++++ Выбранный текст

Всегда искренно ваш Б.»
Однако уже и в это время, в октябре 1814 года, зловещие сомнения посетили Байрона в самые отрадные Минуты его жизни. Вот его письмо к невесте от 16 октября 1814 года.
«Разбирая бумаги, я нашел первое из писем ваших ко мне; перечел снова. Вы согласитесь, что дело обстояло неважно и надежд впереди было мало; но я могу простить, — не то слово, я хочу сказать — я могу забыть даже свойство ваших тогдашних чувств, если вы не обманываете себя теперь. К этому-то вашему письму я всегда возвращался, оно стояло передо мною во всей моей дальнейшей переписке; а теперь говорю ему „прости“, — и все же ваша дружба была мне дороже всякой любви, кроме вашей».
2 января 1815 года, возвращаясь из деревенской церкви в Сигеме в дом своих родителей, новобрачная сказала Гобгоузу, одному из друзей Байрона и спутнику его путешествий: «Если я не буду счастлива то лишь по собственной вине».
Байрон жил в деревенской обстановке у тестя. Наступил «сироповый» месяц, как писал Байрон, уже с некоторой иронией, относясь к проблеме вручения своей жизни «милому вожатому». «Полевой цветок» постепенно превращался в синий чулок, а миловидная простота и сердечность превращались в беспощадную жестокость «принцессы параллелограммов и ромбов, математической Медеи, блюстительницы добрых нравов».

++++++++
++++ Предоставленные материалы

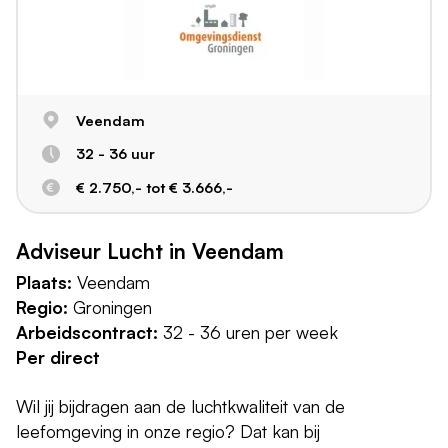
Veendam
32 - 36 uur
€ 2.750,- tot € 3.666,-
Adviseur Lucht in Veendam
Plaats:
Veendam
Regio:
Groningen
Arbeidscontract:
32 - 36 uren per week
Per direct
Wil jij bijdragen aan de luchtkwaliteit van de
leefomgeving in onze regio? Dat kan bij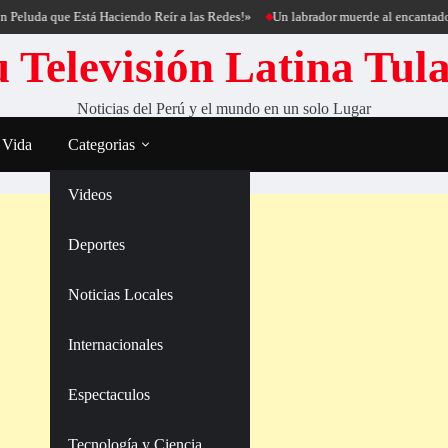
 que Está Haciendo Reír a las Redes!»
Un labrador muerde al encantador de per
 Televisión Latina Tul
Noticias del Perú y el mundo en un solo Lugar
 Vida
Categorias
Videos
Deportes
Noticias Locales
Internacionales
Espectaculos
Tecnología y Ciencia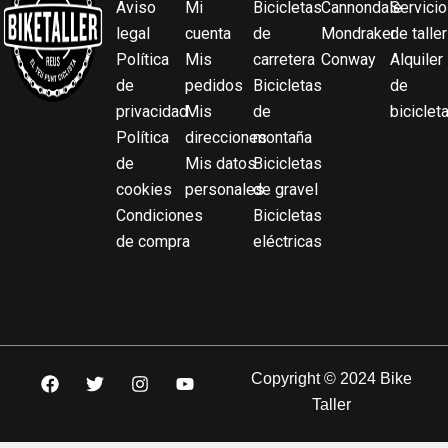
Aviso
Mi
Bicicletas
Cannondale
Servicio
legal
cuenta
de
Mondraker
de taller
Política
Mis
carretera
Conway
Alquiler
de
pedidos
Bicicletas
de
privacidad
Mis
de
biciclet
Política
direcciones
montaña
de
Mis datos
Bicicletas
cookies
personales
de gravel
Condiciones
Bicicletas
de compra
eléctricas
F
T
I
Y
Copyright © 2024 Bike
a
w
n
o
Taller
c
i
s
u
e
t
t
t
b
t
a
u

++++++++

### Задание A
Перепишите дословно фрагмент текста о Байроне, который начинается со слов, содержащих «Всегда искренно ваш», и заканчивается словами «октября 1814 года.».
### Задание B
Перескажите в виде списка абзац текста о Байроне, начинающийся словами «Байрон жил в деревенской обстановке», сохранив его главные факты.
### Задание C
Продолжите текст о браке Байрона, начав сразу после его последнего предложения.

### Ответ A
Всегда искренно ваш Б.»
Однако уже и в это время, в октябре 1814 года, зловещие сомнения посетили Байрона в самые отрадные Минуты его жизни. Вот его письмо к невесте от 16 октября 1814 года.

### Ответ B
- Байрон жил у тестя, в деревенской обстановке.
- Наступил «сироповый» месяц. Так его называл Байрон, уже с некоторой иронией относясь к тому, что вручает свою жизнь «милому вожатому».
- «Полевой цветок» постепенно превращался в синий чулок.
- Миловидная простота и сердечность сменялись беспощадной жестокостью «принцессы параллелограммов и ромбов, математической Медеи, блюстительницы добрых нравов».

### Ответ C
Стихи, греческий язык, математические познания — все это оказалось ярлыками, приклеенными водой. При первом подсыхании чувств ярлыки отпали и оказалось, что ни устремления воли, ни характеры супругов не дополняли друг друга, ибо внешние, и случайно приобретенные свойства Анабеллы Мильбенк не были тем фундаментом, на котором могли строиться глубокие внутренние отношения, взаимное понимание и та дружба, которая связывает спутников жизни гораздо прочнее, чем общие литературные вкусы или горячие проявления чувства в первые моменты совместной жизни.
Байрон только что закончил сборник стихов под названием «Еврейские мелодии». Еврейский музыкант Натан был тем даровитым инициатором поэтической темы, которая завлекла Байрона и вдохновила его на «Еврейские мелодии». Колорит Востока всегда пленял Байрона, а библейские темы, величавые — и простые, особенно совпадали с периодом его матримониальных стремлений. Вот почему «Еврейские мелодии» отличаются большой завершенностью и цельностью. Натан был одним из лучших друзей Байрона, и в тот период, когда английский свет закрыл перед Байроном двери, Натан мужественно не покидал Байрона в самые тяжелые моменты его жизни.